§ **What you are asked to do**:
Word for word, copy the line containing "tissue box: present" and each line after it in the records below, ending with the last line.

§ **Records shown**:
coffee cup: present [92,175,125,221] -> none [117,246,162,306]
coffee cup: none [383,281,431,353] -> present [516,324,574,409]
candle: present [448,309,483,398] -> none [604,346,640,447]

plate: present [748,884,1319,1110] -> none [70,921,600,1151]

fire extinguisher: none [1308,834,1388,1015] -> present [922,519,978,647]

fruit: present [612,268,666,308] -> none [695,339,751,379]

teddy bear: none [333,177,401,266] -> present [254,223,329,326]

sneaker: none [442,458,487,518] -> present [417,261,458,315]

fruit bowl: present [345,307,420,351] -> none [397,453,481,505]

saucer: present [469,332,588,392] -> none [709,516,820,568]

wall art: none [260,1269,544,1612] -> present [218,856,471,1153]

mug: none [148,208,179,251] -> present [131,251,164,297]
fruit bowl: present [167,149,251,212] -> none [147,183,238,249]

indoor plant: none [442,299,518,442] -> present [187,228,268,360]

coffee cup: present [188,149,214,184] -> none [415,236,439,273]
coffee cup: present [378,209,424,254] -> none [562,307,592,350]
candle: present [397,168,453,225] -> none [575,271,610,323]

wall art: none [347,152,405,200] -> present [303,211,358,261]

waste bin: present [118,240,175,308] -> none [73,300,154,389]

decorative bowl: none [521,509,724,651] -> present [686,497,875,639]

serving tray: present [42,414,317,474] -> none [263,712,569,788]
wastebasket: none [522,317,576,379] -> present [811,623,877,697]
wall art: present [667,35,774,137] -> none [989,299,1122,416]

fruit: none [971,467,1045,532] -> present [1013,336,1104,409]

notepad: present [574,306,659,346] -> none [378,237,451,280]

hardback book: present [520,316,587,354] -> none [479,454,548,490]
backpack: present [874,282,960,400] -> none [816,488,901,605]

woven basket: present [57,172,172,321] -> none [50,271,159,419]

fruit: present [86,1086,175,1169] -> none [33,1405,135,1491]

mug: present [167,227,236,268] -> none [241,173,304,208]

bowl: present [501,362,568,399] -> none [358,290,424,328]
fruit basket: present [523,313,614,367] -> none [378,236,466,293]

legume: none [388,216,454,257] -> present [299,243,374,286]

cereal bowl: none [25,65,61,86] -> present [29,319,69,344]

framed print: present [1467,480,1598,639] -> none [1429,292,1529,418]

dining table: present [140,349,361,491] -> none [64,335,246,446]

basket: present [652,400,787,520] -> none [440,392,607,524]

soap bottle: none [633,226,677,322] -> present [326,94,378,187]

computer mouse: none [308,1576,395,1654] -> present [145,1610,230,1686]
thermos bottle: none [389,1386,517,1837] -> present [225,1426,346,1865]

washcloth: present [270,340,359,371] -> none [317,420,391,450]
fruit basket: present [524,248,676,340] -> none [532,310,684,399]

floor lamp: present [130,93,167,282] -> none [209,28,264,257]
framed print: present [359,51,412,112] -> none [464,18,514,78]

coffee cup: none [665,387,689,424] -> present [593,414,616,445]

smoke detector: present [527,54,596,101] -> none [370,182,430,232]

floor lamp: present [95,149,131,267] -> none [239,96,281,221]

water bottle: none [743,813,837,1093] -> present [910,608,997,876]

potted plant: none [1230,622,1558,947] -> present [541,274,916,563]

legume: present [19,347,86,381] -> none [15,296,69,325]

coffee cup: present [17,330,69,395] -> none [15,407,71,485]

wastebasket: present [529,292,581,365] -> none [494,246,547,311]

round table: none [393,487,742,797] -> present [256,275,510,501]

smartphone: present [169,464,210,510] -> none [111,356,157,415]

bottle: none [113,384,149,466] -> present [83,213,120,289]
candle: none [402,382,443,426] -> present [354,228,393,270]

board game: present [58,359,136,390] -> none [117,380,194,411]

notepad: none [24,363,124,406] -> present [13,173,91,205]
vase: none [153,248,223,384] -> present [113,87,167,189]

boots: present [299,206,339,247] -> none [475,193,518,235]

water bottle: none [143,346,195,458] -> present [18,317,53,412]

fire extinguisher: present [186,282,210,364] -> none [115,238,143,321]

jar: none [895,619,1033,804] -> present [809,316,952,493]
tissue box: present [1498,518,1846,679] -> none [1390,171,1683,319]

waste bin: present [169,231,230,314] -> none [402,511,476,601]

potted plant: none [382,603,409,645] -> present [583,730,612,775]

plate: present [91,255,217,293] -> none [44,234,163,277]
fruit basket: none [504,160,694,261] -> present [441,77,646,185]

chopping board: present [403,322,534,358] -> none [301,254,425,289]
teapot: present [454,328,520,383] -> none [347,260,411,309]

§ **Final answer**:
tissue box: present [1498,518,1846,679] -> none [1390,171,1683,319]

waste bin: present [169,231,230,314] -> none [402,511,476,601]

potted plant: none [382,603,409,645] -> present [583,730,612,775]

plate: present [91,255,217,293] -> none [44,234,163,277]
fruit basket: none [504,160,694,261] -> present [441,77,646,185]

chopping board: present [403,322,534,358] -> none [301,254,425,289]
teapot: present [454,328,520,383] -> none [347,260,411,309]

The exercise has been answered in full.